C.V. – Para mim, como sempre. Sempre o vi pouquíssimo. Eu o adoro como aprendi a fazer em 1966, instado por Bethânia, mas não me impeço de dizer de público que discordo dele. Se discordar, como fiz quando ele mandou telegrama ao presidente Sarney apoiando a censura [ao filme] Je Vous Salue, Marie (nos anos 80). No caso das biografias, sempre estive na posição oposta à dele. Disse isso a ele, a Chico, a Gil, a Milton, a todos – e prometi não atrapalhar o que eles fizessem, além de me esforçar para entender seus argumentos. Quando o grupo de advogados dele e seu empresário disseram que estavam recuando de uma suposta posição intransigente, eu mostrei que não era o que estava acontecendo. Dizer que era [isso] dava a impressão de que Paulinha Lavigne, que presidia o grupo Procure Saber, tinha agido despropositadamente em sua aparição no programa Saia Justa, o que levava os malucos da internet, a imprensa histérica e os autores de cartas à redação a nos xingarem mais, sobretudo a Paulinha, que não é artista, o que parece dar licença à imaginação raivosa dessa gente. Ora, eu sou um homem livre, maluco, sozinho, mas adoro Paulinha, com quem tenho dois filhos lindos e uma história de décadas. Respondi a certas baixezas com veemência – e sobrou uma frase impaciente para Roberto. Sei que ele entendeu meu pedido de perdão porque sei que ele entende de sentimentos.

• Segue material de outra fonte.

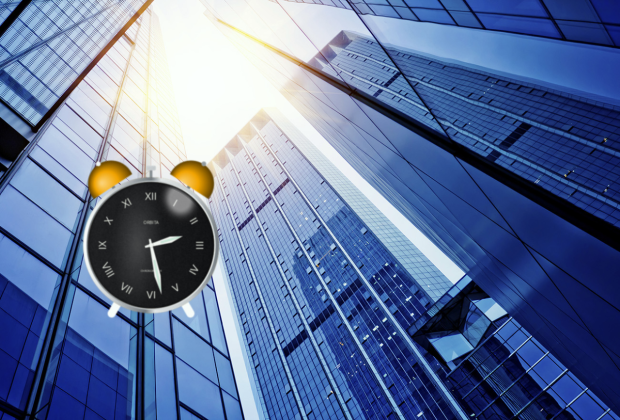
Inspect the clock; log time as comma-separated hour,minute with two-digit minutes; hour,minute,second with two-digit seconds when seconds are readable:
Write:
2,28
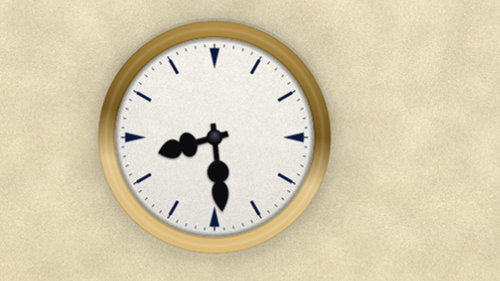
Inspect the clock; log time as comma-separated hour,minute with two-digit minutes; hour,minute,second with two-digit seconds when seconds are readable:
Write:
8,29
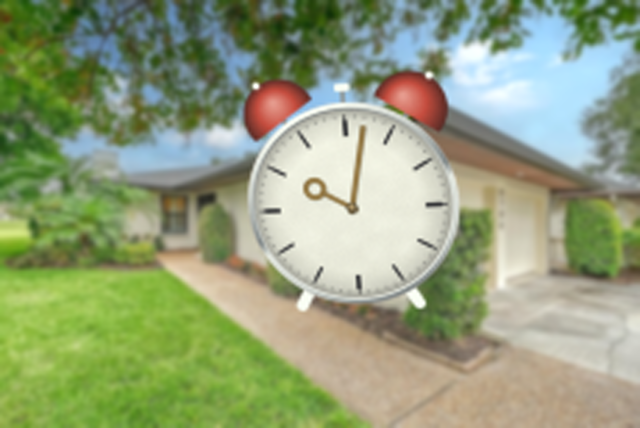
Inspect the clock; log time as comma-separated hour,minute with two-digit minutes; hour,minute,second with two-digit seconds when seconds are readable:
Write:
10,02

“Devo viajar para fora do Brasil”
“Abraçaço” ao vivo estabelece um diálogo entre seu novo disco e sua obra dos anos 70. Como vê o resultado desse entrelaçamento?
C.V. – O retorno às canções de “Transa” começou no “Cê”, passou pelo “Zii e Zie” e agora chega ao “Abraçaço”. Neste só está “Triste Bahia”. Nos outros dois estavam canções feitas em inglês, que o público jovem identifica mais com aquele álbum.
“Abraçaço” encerrou a trilogia que se completa com “Cê” e “Zii e Zie”. Qual será seu próximo projeto?
C.V. – Ainda não esbocei nem um gesto nessa direção. Nem mesmo dentro de mim. Estou na Bahia e, depois das apresentações para saudar o lançamento do DVD, devo viajar para fora do Brasil (já fui à Argentina, ao Uruguai e à Colômbia, agora devo ir para o hemisfério Norte).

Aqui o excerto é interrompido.